As a rule, in the case of congested liver, the underlying disease must be treated properly so that further complications and symptoms do not occur. In many cases, an operation is necessary. After that, the person concerned should definitely rest and rest.
In any case, physical exertion or stressful activities should be avoided in order not to unnecessarily burden the body. Regular check-ups by a doctor are also very important after the procedure. In general, a healthy lifestyle with a balanced diet can also have a positive effect on the further course of the disease in the case of congested liver.
You can do that yourself
Because liver congestion is not caused by an independent reason, measures for the general treatment of the underlying disease should be taken by the person concerned. The corresponding action steps depend on the specific disease.

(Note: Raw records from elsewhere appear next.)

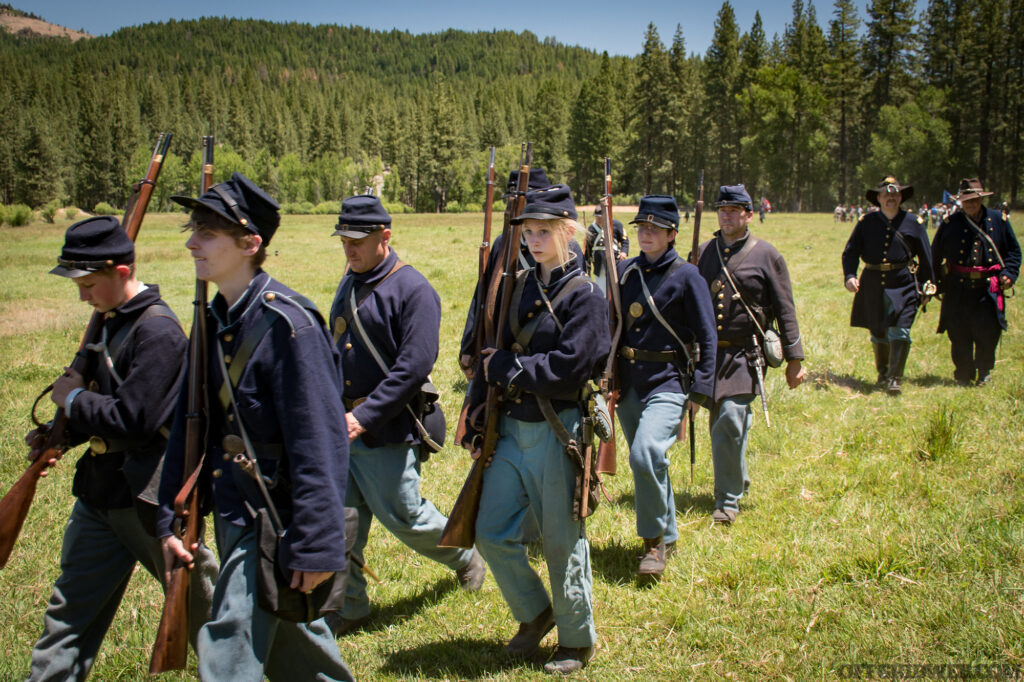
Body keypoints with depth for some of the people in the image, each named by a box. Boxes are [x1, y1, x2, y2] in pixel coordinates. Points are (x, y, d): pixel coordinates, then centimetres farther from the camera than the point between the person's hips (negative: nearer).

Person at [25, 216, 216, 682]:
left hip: (150, 493, -8)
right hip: (100, 488, 9)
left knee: (197, 598, 10)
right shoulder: (113, 324, 9)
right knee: (72, 604, 14)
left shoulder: (158, 332, -21)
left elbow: (132, 421, -25)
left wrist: (73, 398, -11)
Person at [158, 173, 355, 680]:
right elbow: (188, 423, 11)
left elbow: (320, 441, -22)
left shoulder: (287, 323, -20)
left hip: (273, 519, -8)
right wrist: (171, 518, 9)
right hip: (231, 514, 9)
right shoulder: (214, 322, 6)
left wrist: (316, 547, -22)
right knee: (289, 639, 23)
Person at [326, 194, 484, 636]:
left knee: (403, 516, 5)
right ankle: (347, 607, 21)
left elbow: (414, 367, -21)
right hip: (341, 425, 7)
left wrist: (364, 417, -24)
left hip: (387, 431, -7)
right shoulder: (349, 285, 12)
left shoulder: (412, 290, -14)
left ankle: (463, 554, 34)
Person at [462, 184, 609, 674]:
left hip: (558, 433, -6)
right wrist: (476, 427, 4)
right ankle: (534, 613, 33)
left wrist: (505, 367, -12)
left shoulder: (584, 295, -10)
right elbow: (489, 356, 8)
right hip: (510, 429, 6)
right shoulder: (518, 287, 8)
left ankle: (577, 641, 27)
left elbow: (567, 369, -21)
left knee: (562, 540, 6)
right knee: (491, 532, 8)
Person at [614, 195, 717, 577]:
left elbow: (707, 336, -5)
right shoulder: (626, 271, 8)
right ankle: (668, 536, 33)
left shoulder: (686, 276, -7)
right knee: (645, 460, 13)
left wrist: (702, 389, -11)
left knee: (646, 452, -24)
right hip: (628, 381, 6)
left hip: (668, 381, -6)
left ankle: (654, 540, -5)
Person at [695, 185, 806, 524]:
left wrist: (794, 359, -2)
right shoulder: (704, 252, 9)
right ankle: (738, 478, 38)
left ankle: (728, 500, -4)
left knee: (731, 419, -16)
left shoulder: (765, 254, -1)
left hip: (745, 353, -4)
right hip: (708, 352, 4)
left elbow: (785, 310, 0)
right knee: (719, 423, 13)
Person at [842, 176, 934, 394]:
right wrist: (850, 276, -12)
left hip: (903, 284, -2)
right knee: (878, 333, 11)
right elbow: (850, 251, 5)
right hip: (872, 284, 2)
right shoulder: (866, 222, 6)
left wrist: (925, 286, 7)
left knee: (899, 331, -13)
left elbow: (925, 256, 11)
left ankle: (894, 379, -9)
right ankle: (882, 373, 31)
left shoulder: (913, 222, 6)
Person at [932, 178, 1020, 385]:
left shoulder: (998, 220, 6)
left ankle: (984, 373, 17)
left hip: (989, 289, 0)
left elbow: (1013, 250, 15)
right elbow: (935, 257, 10)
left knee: (988, 332, -4)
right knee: (959, 336, 3)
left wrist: (1009, 273, 1)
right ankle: (963, 375, 19)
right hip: (958, 288, 0)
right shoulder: (950, 224, 3)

The same recommendations that are given for the prevention of cardiovascular and lung diseases apply to the prevention of a congested liver. A healthy lifestyle is recommended for those affected. This includes a healthy and balanced diet. Above all, a lot of fresh fruit and vegetables are ideal here, and excessive consumption of fast food and ready-made products should be avoided. Getting enough exercise and getting enough sleep can also reduce the risk of liver congestion. Nicotine, alcohol or drugs should be avoided in the interest of prevention.
In addition, those affected should have check-ups at regular intervals and consult a doctor immediately if the first symptoms appear. Avoiding stress also has a positive effect. If the patient is exposed to a high level of stress, relaxation-promoting measures such as long walks, yoga or various meditation techniques can be used.